3. Unlocking the tundra's carbon stash: On land, frozen ground, called the permafrost below the tundra holds 14 percent of the world’s carbon, an element that plays a crucial role in the greenhouse effect. Global warming has the potential to make itself worse by causing the release of this carbon. For the past 10,000 years, low-growing tundra plants, like other plants everywhere, have been sucking carbon out of the air as they photosynthesize. This carbon ends up being stored as dead organic matter in the ground. But in the Arctic permafrost, the cold prevents microbes from decomposing the organic matter, a process that would release carbon back into the atmosphere. Warming is allowing taller shrubs to invade the low tundra landscapes. These shrubs themselves promote more change by trapping more snow above the soil and insulating it, which promotes decomposition, said Kevin Griffin, a plant physiologist at Lamont-Doherty Earth Observatory.
A much faster, more dramatic process is also releasing the stored carbon: tundra fires. Caused by dry tundra and lightning strikes, which have increased by as much as 300 percent, tundra fires are occurring at a much higher frequency, Griffin said.
4. Throwing nature's timing out of whack: The Arctic is an important summer destination for many migratory species, including songbirds attracted by the abundant food, lack of predators and parasites, said Natalie Boelman, an ecologist at Lamont-Doherty Earth Observatory. The songbirds' migration north is cued by changes in light, so the timing of their spring journeys remain constant; however, the changes in the Arctic are affecting the food at their destination. A more shrubby tundra landscape can provide more insects, but their emergence times may change. What's more, shrubs, which are more complex than the low-growing tundra, trap more snow and delay the snowmelt. Thismeans seeds and berries the birds eat remain hidden for longer. The changes in the landscape will also affect birds with particular nesting preferences, Boelman said. [The 10 Most Amazing Animal Migrations]
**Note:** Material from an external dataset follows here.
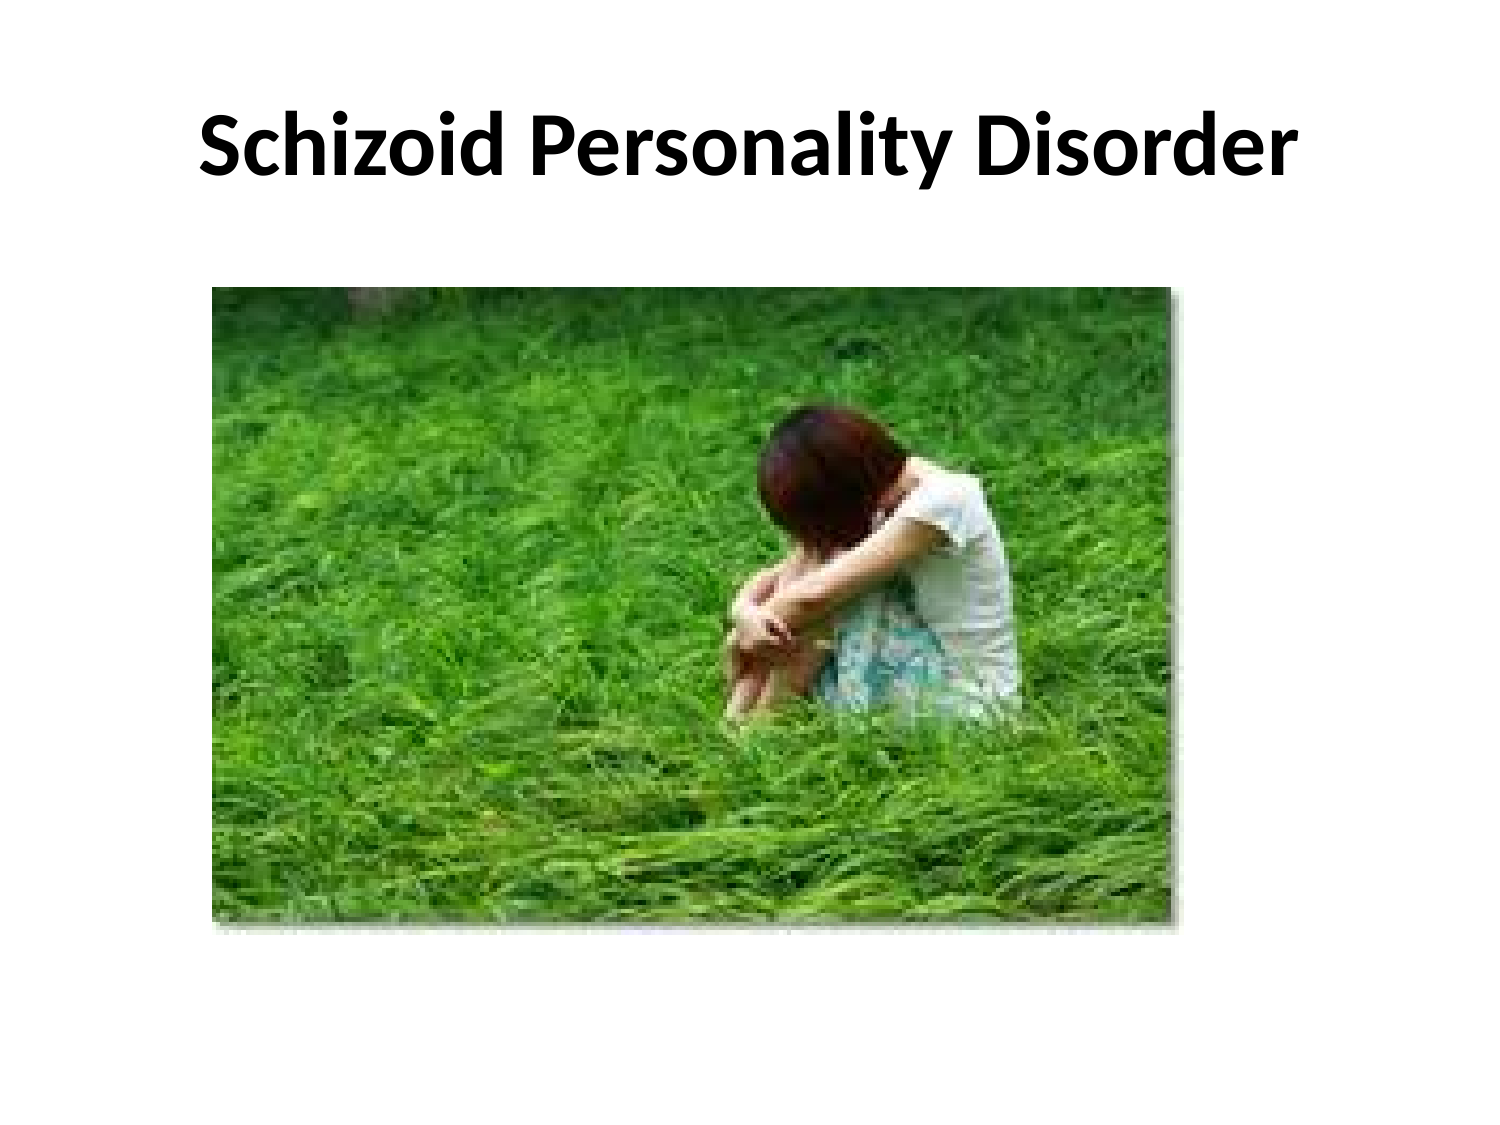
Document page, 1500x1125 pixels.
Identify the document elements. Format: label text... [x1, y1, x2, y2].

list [212, 287, 1184, 936]
title Schizoid Personality Disorder [75, 45, 1425, 233]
"We are looking to see if a mismatch is developing and the sort of repercussions it has for different species of songbirds," Boelman said of her research.
5. Challenges for indigenous communities: In the past 50 years, indigenous communities around the Arctic have been transformed into modern towns along coasts and rivers, and these are now facing the potentially devastating effects from climate change, Igor Krupnik, an anthropologist at the Smithsonian Institution in Washington, D.C., told the audience. Many of these communities, now outfitted with less resilient modern infrastructure, are unprepared for rising sea levels and increased storm activity; 178 Alaskan native communities have been identified as at risk for various forms of erosion, including spring floods from rivers; 12 have already decided to relocate to higher ground, at enormous cost, Krupnik said.
Observations made by native Arctic people of the change in their environment are powerful sources of knowledge for scientists, he said, noting they view the changes in the Arctic differently than scientists do. "Everywhere we asked people, they talked about increasing uncertainty, they talked about increasing unpredictability," he said. "They talk about irregular changes in weather and weather patterns, they talked about flooding and storms, they talked about new risks of going out on thin ice."
New research on dynamics contributing to the retreating and thinning ice in the Arctic was also discussed. Narrow, linear cracks in the sea ice, called leads, pump deep, warm ocean water up toward the surface, said Bruno Tremblay, an ocean and atmospheric scientist at McGill University. Scientists are now working to better understand the physical forces responsible for the upward movement of warmer water beneath the leads, Tremblay said.